(Data for analysis)

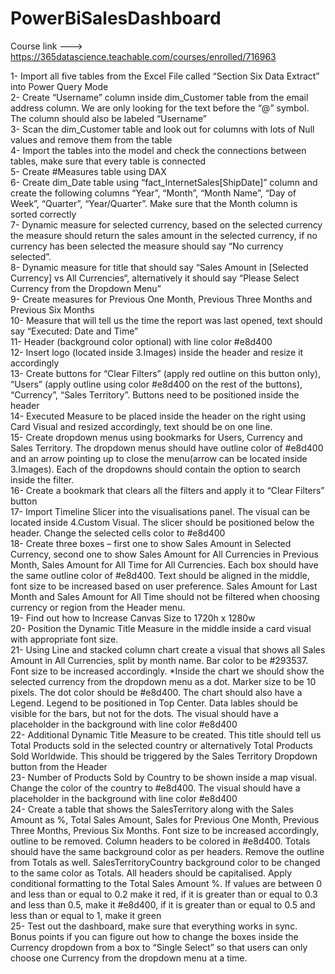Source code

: # PowerBiSalesDashboard


Course link --->   https://365datascience.teachable.com/courses/enrolled/716963 <br>

1- Import all five tables from the Excel File called “Section Six Data Extract” into Power Query Mode <br>
2- Create “Username” column inside dim_Customer table from the email address column. We are only looking for the text before the “@” symbol. The column should also be labeled “Username”<br>
3- Scan the dim_Customer table and look out for columns with lots of Null values and remove them from the table<br>
4- Import the tables into the model and check the connections between tables, make sure that every table is connected<br>
5- Create #Measures table using DAX<br>
6- Create dim_Date table using “fact_InternetSales[ShipDate]” column and create the following columns “Year”, “Month”, “Month Name”, “Day of Week”, “Quarter”, “Year/Quarter”. Make sure that the Month column is sorted correctly<br>
7- Dynamic measure for selected currency, based on the selected currency the measure should return the sales amount in the selected currency, if no currency has been selected the measure should say “No currency selected”.<br>
8- Dynamic measure for title that should say “Sales Amount in [Selected Currency] vs All Currencies“, alternatively it should say “Please Select Currency from the Dropdown Menu”<br>
9- Create measures for Previous One Month, Previous Three Months and Previous Six Months<br>
10- Measure that will tell us the time the report was last opened, text should say “Executed: Date and Time”<br>
11- Header (background color optional) with line color #e8d400<br>
12- Insert logo (located inside 3.Images) inside the header and resize it accordingly<br>
13- Create buttons for “Clear Filters” (apply red outline on this button only), “Users” (apply outline using color #e8d400 on the rest of the buttons), “Currency”, “Sales Territory”. Buttons need to be positioned inside the header<br>
14- Executed Measure to be placed inside the header on the right using Card Visual and resized accordingly, text should be on one line.<br>
15- Create dropdown menus using bookmarks for Users, Currency and Sales Territory. The dropdown menus should have outline color of #e8d400 and an arrow pointing up to close the menu(arrow can be located inside 3.Images). Each of the dropdowns should contain the option to search inside the filter.<br>
16- Create a bookmark that clears all the filters and apply it to “Clear Filters” button<br>
17- Import Timeline Slicer into the visualisations panel. The visual can be located inside 4.Custom Visual. The slicer should be positioned below the header. Change the selected cells color to #e8d400<br>
18- Create three boxes – first one to show Sales Amount in Selected Currency, second one to show Sales Amount for All Currencies in Previous Month, Sales Amount for All Time for All Currencies. Each box should have the same outline color of #e8d400. Text should be aligned in the middle, font size to be increased based on user preference. Sales Amount for Last Month and Sales Amount for All Time should not be filtered when choosing currency or region from the Header menu.<br>
19- Find out how to Increase Canvas Size to 1720h x 1280w<br>
20- Position the Dynamic Title Measure in the middle inside a card visual with appropriate font size.<br>
21- Using Line and stacked column chart create a visual that shows all Sales Amount in All Currencies, split by month name. Bar color to be #293537. Font size to be increased accordingly. *Inside the chart we should show the selected currency from the dropdown menu as a dot. Marker size to be 10 pixels. The dot color should be #e8d400. The chart should also have a Legend. Legend to be positioned in Top Center. Data lables should be visible for the bars, but not for the dots. The visual should have a placeholder in the background with line color #e8d400<br>
22- Additional Dynamic Title Measure to be created. This title should tell us Total Products sold in the selected country or alternatively Total Products Sold Worldwide. This should be triggered by the Sales Territory Dropdown button from the Header<br>
23- Number of Products Sold by Country to be shown inside a map visual. Change the color of the country to #e8d400. The visual should have a placeholder in the background with line color #e8d400<br>
24- Create a table that shows the SalesTerritory along with the Sales Amount as %, Total Sales Amount, Sales for Previous One Month, Previous Three Months, Previous Six Months. Font size to be increased accordingly, outline to be removed. Column headers to be colored in #e8d400. Totals should have the same background color as per headers. Remove the outline from Totals as well. SalesTerritoryCountry background color to be changed to the same color as Totals. All headers should be capitalised. Apply conditional formatting to the Total Sales Amount %. If values are between 0 and less than or equal to 0.2 make it red, if it is greater than or equal to 0.3 and less than 0.5, make it #e8d400, if it is greater than or equal to 0.5 and less than or equal to 1, make it green<br>
25- Test out the dashboard, make sure that everything works in sync. Bonus points if you can figure out how to change the boxes inside the Currency dropdown from a box to “Single Select” so that users can only choose one Currency from the dropdown menu at a time.<br>
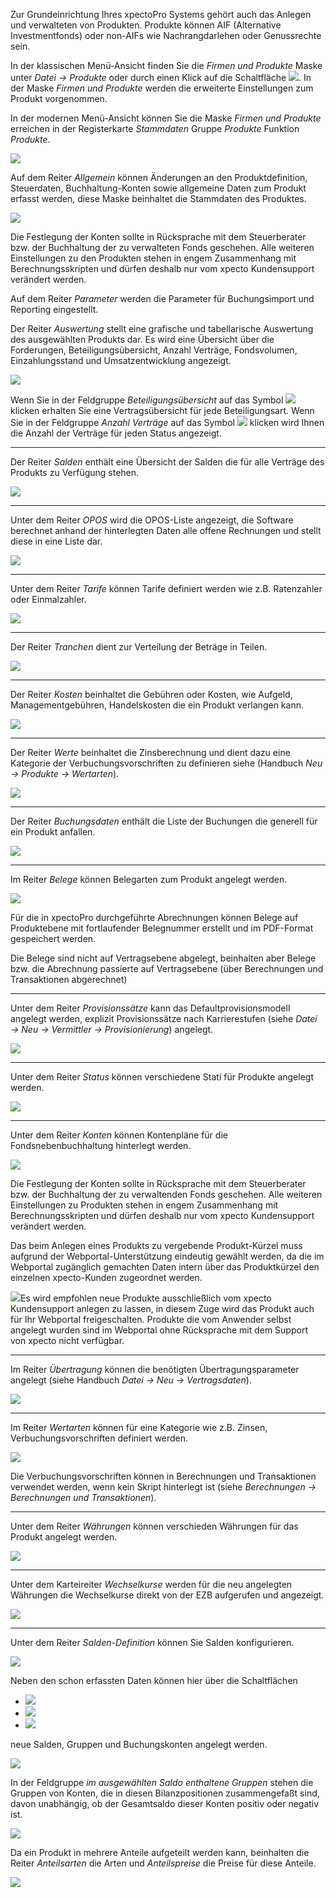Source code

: Zur Grundeinrichtung Ihres xpectoPro Systems gehört auch das Anlegen und verwalteten von Produkten. Produkte können  AIF (Alternative Investmentfonds) oder non-AIFs wie Nachrangdarlehen oder Genussrechte sein. 

In der klassischen Menü-Ansicht finden Sie die *Firmen und Produkte* Maske  unter *Datei → Produkte* oder durch einen Klick auf die Schaltfläche ![](http://xpecto.github.io/docs/img/img_1461577656123.png). 
In der Maske *Firmen und Produkte* werden die erweiterte Einstellungen zum Produkt vorgenommen.

In der modernen Menü-Ansicht können Sie die Maske *Firmen und Produkte* erreichen in der Registerkarte *Stammdaten* Gruppe *Produkte* Funktion *Produkte*.

![](http://xpecto.github.io/docs/img/img_1461577830927.png)

Auf dem Reiter *Allgemein* können Änderungen an den Produktdefinition, Steuerdaten, Buchhaltung-Konten sowie allgemeine Daten zum Produkt erfasst werden, diese Maske beinhaltet die Stammdaten des Produktes.

![](http://xpecto.github.io/docs/img/img_1461578413277.png)

Die Festlegung der Konten sollte in Rücksprache mit dem Steuerberater bzw. der Buchhaltung der zu verwalteten Fonds geschehen. Alle weiteren Einstellungen zu den Produkten stehen in engem Zusammenhang mit Berechnungsskripten und dürfen deshalb nur vom xpecto Kundensupport verändert werden. 

Auf dem Reiter *Parameter* werden die Parameter für Buchungsimport und Reporting eingestellt.

Der Reiter *Auswertung* stellt eine grafische und tabellarische Auswertung des ausgewählten Produkts dar. Es wird eine Übersicht über die Forderungen, Beteiligungsübersicht, Anzahl Verträge, Fondsvolumen, Einzahlungsstand und Umsatzentwicklung angezeigt.

![](http://xpecto.github.io/docs/img/img_1461578732123.png)

Wenn Sie in der Feldgruppe  *Beteiligungsübersicht* auf das Symbol ![](http://xpecto.github.io/docs/img/img_1461578499376.png)  klicken erhalten Sie eine Vertragsübersicht für jede Beteiligungsart.
Wenn Sie in der Feldgruppe *Anzahl Verträge* auf das Symbol  ![](http://xpecto.github.io/docs/img/img_1461578510912.png) klicken wird Ihnen die Anzahl der Verträge für jeden Status angezeigt.


----------


Der Reiter *Salden* enthält eine Übersicht der Salden die für alle Verträge des Produkts zu Verfügung stehen. 

![](http://xpecto.github.io/docs/xpecto/Datei/Produkte/Menue_Salden.png)


----------


Unter dem Reiter *OPOS* wird die OPOS-Liste angezeigt, die Software berechnet anhand der hinterlegten Daten alle offene Rechnungen und stellt diese in eine Liste dar. 

![](http://xpecto.github.io/docs/xpecto/Datei/Produkte/Menue_opos.png)


----------


Unter dem Reiter *Tarife* können Tarife definiert werden wie z.B. Ratenzahler oder Einmalzahler.

![](http://xpecto.github.io/docs/xpecto/Datei/Produkte/Menue_Tarife.png)


----------


Der Reiter *Tranchen* dient zur Verteilung der Beträge in Teilen.

![](http://xpecto.github.io/docs/xpecto/Datei/Produkte/Menue_Tranchen.png)


----------


Der Reiter *Kosten* beinhaltet die Gebühren oder Kosten, wie Aufgeld, Managementgebühren, Handelskosten die ein Produkt verlangen kann. 

![](http://xpecto.github.io/docs/xpecto/Datei/Produkte/Menue_Kosten.png)


----------


Der Reiter *Werte* beinhaltet die Zinsberechnung und dient dazu eine Kategorie der Verbuchungsvorschriften zu definieren siehe (Handbuch *Neu → Produkte → Wertarten*).

![](http://xpecto.github.io/docs/xpecto/Datei/Produkte/Menue_Wertarten.png)


----------


Der Reiter *Buchungsdaten* enthält die Liste der Buchungen die generell für ein Produkt anfallen. 

![](http://xpecto.github.io/docs/xpecto/Datei/Produkte/Menue_Buchungsdaten.png)


----------


Im Reiter *Belege* können Belegarten zum Produkt angelegt werden. 

![](http://xpecto.github.io/docs/xpecto/Datei/Produkte/Menue_Belege.png)

Für die in xpectoPro durchgeführte Abrechnungen können Belege auf Produktebene mit fortlaufender Belegnummer erstellt und im PDF-Format gespeichert werden. 

Die Belege sind nicht auf Vertragsebene abgelegt, beinhalten aber Belege bzw. die Abrechnung passierte auf Vertragsebene (über Berechnungen und Transaktionen abgerechnet)


----------


Unter dem Reiter *Provisionssätze* kann das Defaultprovisionsmodell angelegt werden, explizit Provisionssätze nach Karrierestufen (siehe *Datei → Neu → Vermittler → Provisionierung*) angelegt.

![](http://xpecto.github.io/docs/xpecto/Datei/Produkte/Menue_Provisionssaetze.png)


----------


Unter dem Reiter  *Status* können verschiedene Statí für Produkte angelegt werden.

![](http://xpecto.github.io/docs/xpecto/Datei/Produkte/Menue_Status.png)


----------


Unter dem Reiter *Konten* können Kontenpläne für die Fondsnebenbuchhaltung hinterlegt werden. 

![](http://xpecto.github.io/docs/xpecto/Datei/Produkte/Menue_Konten.png)

Die Festlegung der Konten sollte in Rücksprache mit dem Steuerberater bzw. der Buchhaltung der zu verwaltenden Fonds geschehen. 
Alle weiteren Einstellungen zu Produkten stehen in engem Zusammenhang mit Berechnungsskripten und dürfen deshalb nur vom xpecto Kundensupport verändert werden. 

Das beim Anlegen eines Produkts zu vergebende Produkt-Kürzel muss aufgrund der Webportal-Unterstützung eindeutig gewählt werden, da die im Webportal zugänglich gemachten Daten intern über das Produktkürzel den einzelnen xpecto-Kunden zugeordnet werden. 

![](http://xpecto.github.io/docs/xpecto/Grafiken/gr_gluehbirne.jpg)Es wird empfohlen neue Produkte ausschließlich vom xpecto Kundensupport anlegen zu lassen, in diesem Zuge wird das Produkt auch für Ihr Webportal freigeschalten. Produkte die vom Anwender selbst angelegt wurden sind im Webportal ohne Rücksprache mit dem Support von xpecto nicht verfügbar.


----------


Im Reiter *Übertragung* können die benötigten Übertragungsparameter angelegt (siehe Handbuch *Datei  → Neu  → Vertragsdaten*).

![](http://xpecto.github.io/docs/xpecto/Datei/Produkte/Menue_Uebertragung.png)


----------


Im Reiter *Wertarten* können für eine Kategorie wie z.B. Zinsen, Verbuchungsvorschriften definiert werden. 

![](http://xpecto.github.io/docs/xpecto/Datei/Produkte/Menue_Wertarten.png)

Die Verbuchungsvorschriften können in Berechnungen und Transaktionen verwendet werden, wenn kein Skript hinterlegt ist (siehe *Berechnungen → Berechnungen und Transaktionen*).


----------


Unter dem Reiter *Währungen* können verschieden Währungen für das Produkt angelegt werden.

![](http://xpecto.github.io/docs/xpecto/Datei/Produkte/Menue_Waehrungen.png)


----------


Unter dem Karteireiter *Wechselkurse* werden für die neu angelegten Währungen die Wechselkurse direkt von der EZB aufgerufen und angezeigt.

![](http://xpecto.github.io/docs/xpecto/Datei/Produkte/Menue_Wechselkurse.png)


----------


Unter dem Reiter *Salden-Definition* können Sie Salden konfigurieren. 

![](http://xpecto.github.io/docs/xpecto/Datei/Produkte/Menue_Salden.png)

Neben den schon erfassten Daten können hier über die Schaltflächen 

 - ![](http://xpecto.github.io/docs/img/img_1461582240266.png)
 - ![](http://xpecto.github.io/docs/img/img_1461581915169.png)
 - ![](http://xpecto.github.io/docs/img/img_1461581940776.png) 
 
neue Salden, Gruppen und Buchungskonten angelegt werden.

![](http://xpecto.github.io/docs/img/img_1461581709647.png)

In der Feldgruppe *im ausgewählten Saldo enthaltene Gruppen* stehen die Gruppen von Konten, die in diesen Bilanzpositionen zusammengefaßt sind, davon unabhängig, ob der Gesamtsaldo dieser Konten positiv oder negativ ist.

![](http://xpecto.github.io/docs/img/img_1461581862253.png)

Da ein Produkt  in mehrere Anteile aufgeteilt werden kann, beinhalten die Reiter *Anteilsarten* die Arten und *Anteilspreise* die Preise für diese Anteile.

![](http://xpecto.github.io/docs/xpecto/Datei/Produkte/Anteilsarten_Anteilspreise.png)
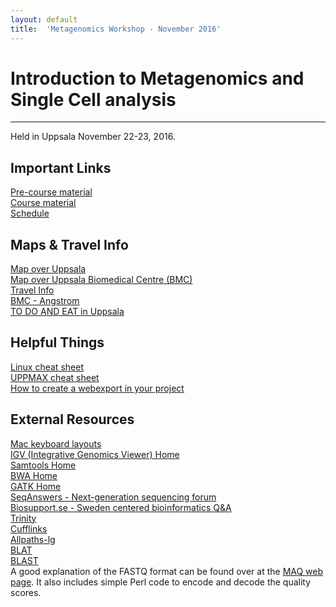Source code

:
 ```yaml
---
layout: default
title:  'Metagenomics Workshop - November 2016'
---
```

 

# Introduction to Metagenomics and Single Cell analysis
---

Held in Uppsala November 22-23, 2016.  

## Important Links

[Pre-course material](precourse)  
[Course material](http://metagenomics-workshop.readthedocs.io/en/latest/)  
[Schedule](schedule)  

## Maps & Travel Info

[Map over Uppsala](https://www.google.se/maps/place/Uppsala/@59.8332794,17.6584471,12z/data=!3m1!4b1!4m2!3m1!1s0x465fcbfb8532ab8d:0xaa4fe90a85820807)  
[Map over Uppsala Biomedical Centre (BMC)](http://www.bmc.uu.se/digitalAssets/205/205659_3bmc-2014-810x374.jpg)  
[Travel Info](travel)  
[BMC - Angstrom](https://www.google.com/maps/dir/Uppsala+biomedicinska+centrum,+Uppsala,+Sverige/Caf%C3%A9+%C3%85ngstr%C3%B6m,+Regementsv%C3%A4gen,+Uppsala,+Sweden/@59.840417,17.64003,16z/data=!4m19!4m18!1m10!1m1!1s0x465fcbe795170dad:0x966fefc5e2c0736a!2m2!1d17.634659!2d59.84219!3m4!1m2!1d17.643132!2d59.842019!3s0x465fcbe0e3ce1081:0xbc512f845c408830!1m5!1m1!1s0x465fcbe0014e3e31:0x44c024a73860ee06!2m2!1d17.6470787!2d59.8389771!3e2?hl=sv)  
[TO DO AND EAT in Uppsala](http://www.destinationuppsala.se/en/)  

## Helpful Things

[Linux cheat sheet](../common/images/linux-cheat-sheet.pdf)  
[UPPMAX cheat sheet](../common/images/uppmax-cheat-sheet.png)  
[How to create a webexport in your project](https://www.uppmax.uu.se/webexport-guide)  

## External Resources

[Mac keyboard layouts](../common/mac-keyboard)  
[IGV (Integrative Genomics Viewer) Home](https://www.broadinstitute.org/igv/)  
[Samtools Home](http://www.htslib.org/)  
[BWA Home](http://bio-bwa.sourceforge.net/)  
[GATK Home](https://www.broadinstitute.org/gatk/)  
[SeqAnswers - Next-generation sequencing forum](http://seqanswers.com/)  
[Biosupport.se - Sweden centered bioinformatics Q&A](https://biosupport.se/)   
[Trinity](http://trinityrnaseq.github.io/)  
[Cufflinks](http://cole-trapnell-lab.github.io/cufflinks/)  
[Allpaths-lg](http://www.broadinstitute.org/software/allpaths-lg/blog/?page_id=12)  
[BLAT](http://genome.ucsc.edu/goldenPath/help/blatSpec.html)  
[BLAST](http://www.ncbi.nlm.nih.gov/books/NBK279690/)  
A good explanation of the FASTQ format can be found over at the [MAQ web page](http://maq.sourceforge.net/fastq.shtml). 
It also includes simple Perl code to encode and decode the quality scores. 
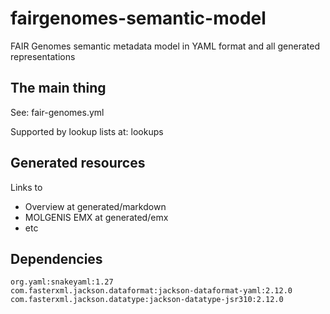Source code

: # fairgenomes-semantic-model
FAIR Genomes semantic metadata model in YAML format and all generated representations

## The main thing

See: fair-genomes.yml

Supported by lookup lists at: lookups

## Generated resources

Links to
- Overview at generated/markdown
- MOLGENIS EMX at generated/emx
- etc

## Dependencies
```
org.yaml:snakeyaml:1.27
com.fasterxml.jackson.dataformat:jackson-dataformat-yaml:2.12.0
com.fasterxml.jackson.datatype:jackson-datatype-jsr310:2.12.0
```
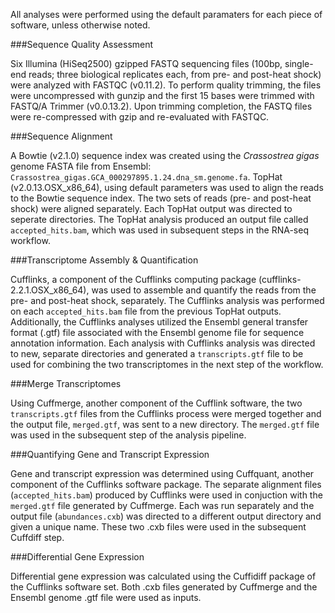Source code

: All analyses were performed using the default paramaters for each piece of software, unless otherwise noted.

###Sequence Quality Assessment

Six Illumina (HiSeq2500) gzipped FASTQ sequencing files (100bp, single-end reads; three biological replicates each, from pre- and post-heat shock) were analyzed with FASTQC (v0.11.2). To perform quality trimming, the files were uncompressed with gunzip and the first 15 bases were trimmed with FASTQ/A Trimmer (v0.0.13.2). Upon trimming completion, the FASTQ files were re-compressed with gzip and re-evaluated with FASTQC.

###Sequence Alignment

A Bowtie (v2.1.0) sequence index was created using the <em>Crassostrea gigas</em> genome FASTA file from Ensembl: ```Crassostrea_gigas.GCA_000297895.1.24.dna_sm.genome.fa```. TopHat (v2.0.13.OSX_x86_64), using default parameters was used to align the reads to the Bowtie sequence index.  The two sets of reads (pre- and post-heat shock) were aligned separately. Each TopHat output was directed to seperate directories. The TopHat analysis produced an output file called ```accepted_hits.bam```, which was used in subsequent steps in the RNA-seq workflow.

###Transcriptome Assembly & Quantification

Cufflinks, a component of the Cufflinks computing package (cufflinks-2.2.1.OSX_x86_64), was used to assemble and quantify the reads from the pre- and post-heat shock, separately. The Cufflinks analysis was performed on each ```accepted_hits.bam``` file from the previous TopHat outputs. Additionally, the Cufflinks analyses utilized the Ensembl general transfer format (.gtf) file associated with the Ensembl genome file for sequence annotation information. Each analysis with Cufflinks analysis was directed to new, separate directories and generated a ```transcripts.gtf``` file to be used for combining the two transcriptomes in the next step of the workflow.

###Merge Transcriptomes

Using Cuffmerge, another component of the Cufflink software, the two ```transcripts.gtf``` files from the Cufflinks process were merged together and the output file, ```merged.gtf```, was sent to a new directory. The ```merged.gtf``` file was used in the subsequent step of the analysis pipeline.

###Quantifying Gene and Transcript Expression

Gene and transcript expression was determined using Cuffquant, another component of the Cufflinks software package. The separate alignment files (```accepted_hits.bam```) produced by Cufflinks were used in conjuction with the ```merged.gtf``` file generated by Cuffmerge. Each was run separately and the output file (```abundances.cxb```) was directed to a different output directory and given a unique name.  These two .cxb files were used in the subsequent Cuffdiff step.

###Differential Gene Expression

Differential gene expression was calculated using the Cuffidiff package of the Cufflinks software set. Both .cxb files generated by Cuffmerge and the Ensembl genome .gtf file were used as inputs.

(End Data for analysis)

Where a line above includes "sheet", copy that line.

[Linux cheat sheet](../common/images/linux-cheat-sheet.pdf)  
[UPPMAX cheat sheet](../common/images/uppmax-cheat-sheet.png)  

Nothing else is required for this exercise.